Classification of eastward propagating waves on the spherical Earth.

Observational evidence for an equatorial non-dispersive mode propagating at the speed of gravity waves is strong, and while the structure and dispersion relation of such a mode can be accurately described by a wave theory on the equatorial β-plane, prior theories on the sphere were unable to find such a mode except for particular asymptotic limits of gravity wave phase speeds and/or certain zonal wave numbers. Here, an ad hoc solution of the linearized rotating shallow-water equations (LRSWE) on a sphere is developed, which propagates eastward with phase speed that nearly equals the speed of gravity waves at all zonal wave numbers.

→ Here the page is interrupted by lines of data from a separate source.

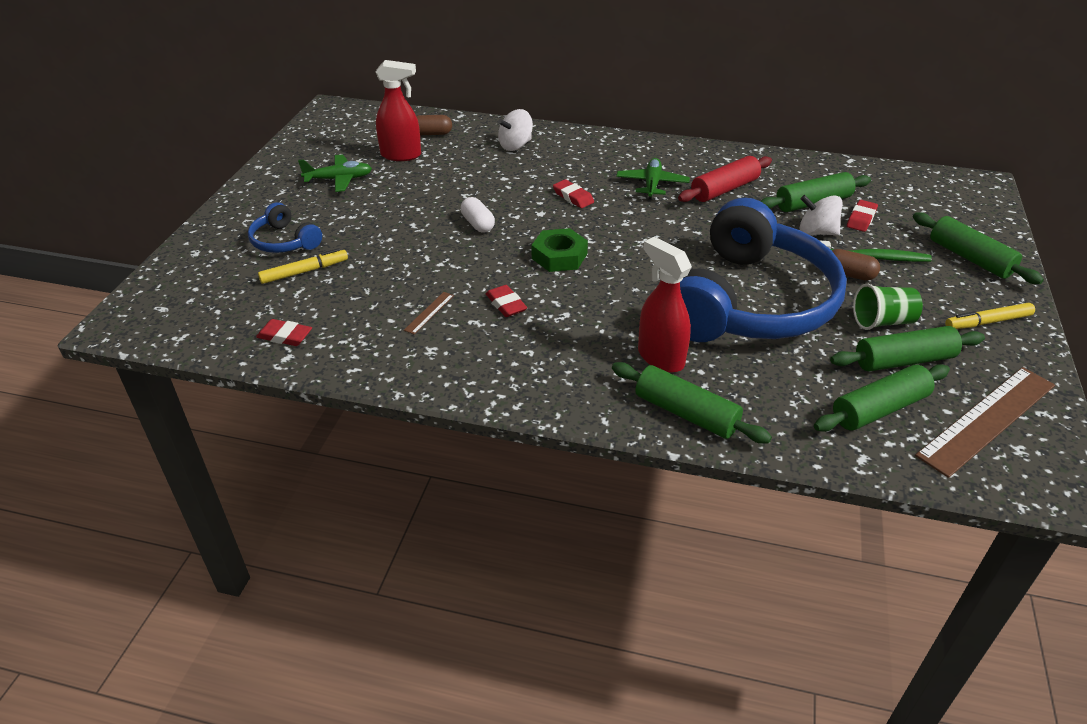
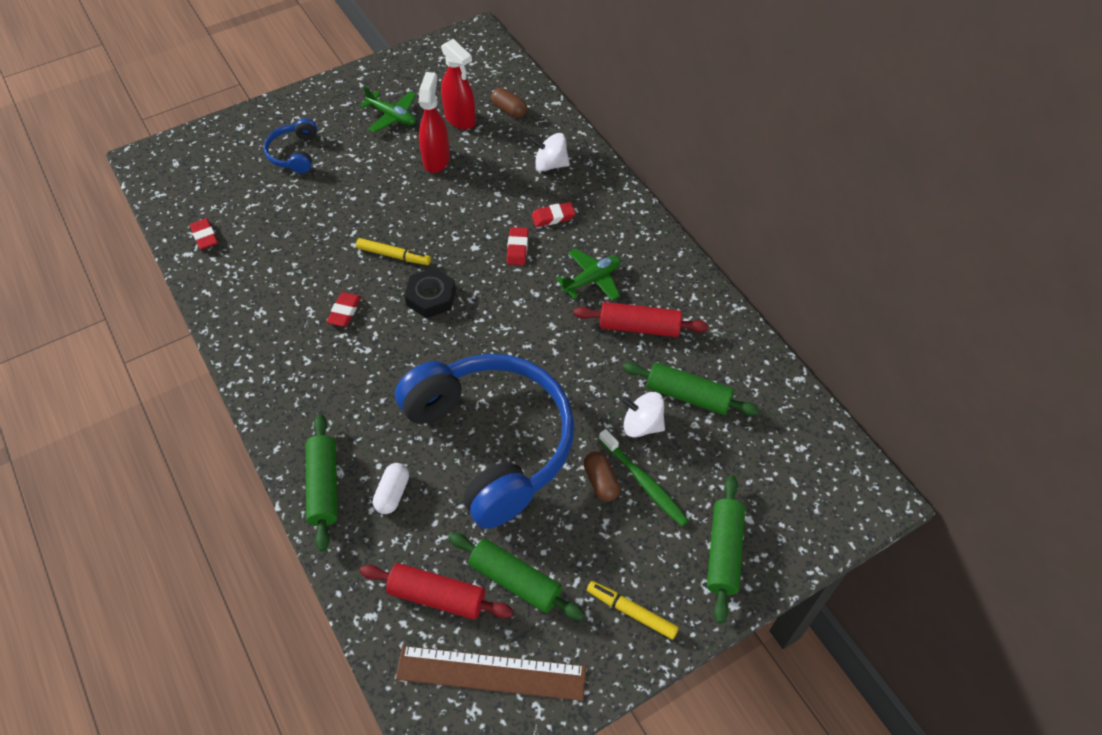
camera: 45 degrees right, 15 degrees up
yellow marker [258,248,348,284] -> yellow marker moved to [356,238,431,265]
brown ruler [404,292,454,334] -> none
white capsule [461,197,495,233] -> white capsule moved to [373,463,409,514]
green nut [532,228,588,272] -> black nut [405,268,456,318]
red spray bottle [638,237,692,373] -> red spray bottle moved to [419,72,450,173]
blue headphones [680,198,847,342] -> blue headphones turned 105 degrees counterclockwise [395,354,574,529]
white spinning top [800,195,842,235] -> white spinning top turned 45 degrees counterclockwise [621,392,665,438]
green rolling pin [814,364,950,432] -> red rolling pin [360,563,514,620]
red eraser [847,200,878,232] -> red eraser moved to [532,202,576,227]
green cup [853,284,923,330] -> none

The physical interpretation of this mode in the context of other modes that solve the LRSWE is clarified through numerical calculations and through eigenvalue analysis of a Schrödinger eigenvalue equation that approximates the LRSWE. By comparing the meridional amplitude structure and phase speed of the ad hoc mode with those of the lowest gravity mode on a non-rotating sphere we show that at large zonal wave number the former is a rotation-modified counterpart of the latter. We also find that the dispersion relation of the ad hoc mode is identical to the n = 0 eastward propagating inertia-gravity (EIG0) wave on a rotating sphere which is also nearly non-dispersive, so this solution could be classified as both a Kelvin wave and as the EIG0 wave. This is in contrast to Cartesian coordinates where Kelvin waves are a distinct wave solution that supplements the EIG0 mode. Furthermore, the eigenvalue equation for the meridional velocity on the β-plane can be formally derived as an asymptotic limit (for small (Lamb Number)) of the corresponding second order equation on a sphere, but this expansion is invalid when the phase speed equals that of gravity waves i.e. for Kelvin waves. Various expressions found in the literature for both Kelvin waves and inertia-gravity waves and which are valid only in certain asymptotic limits (e.g. slow and fast rotation) are compared with the expressions found here for the two wave types.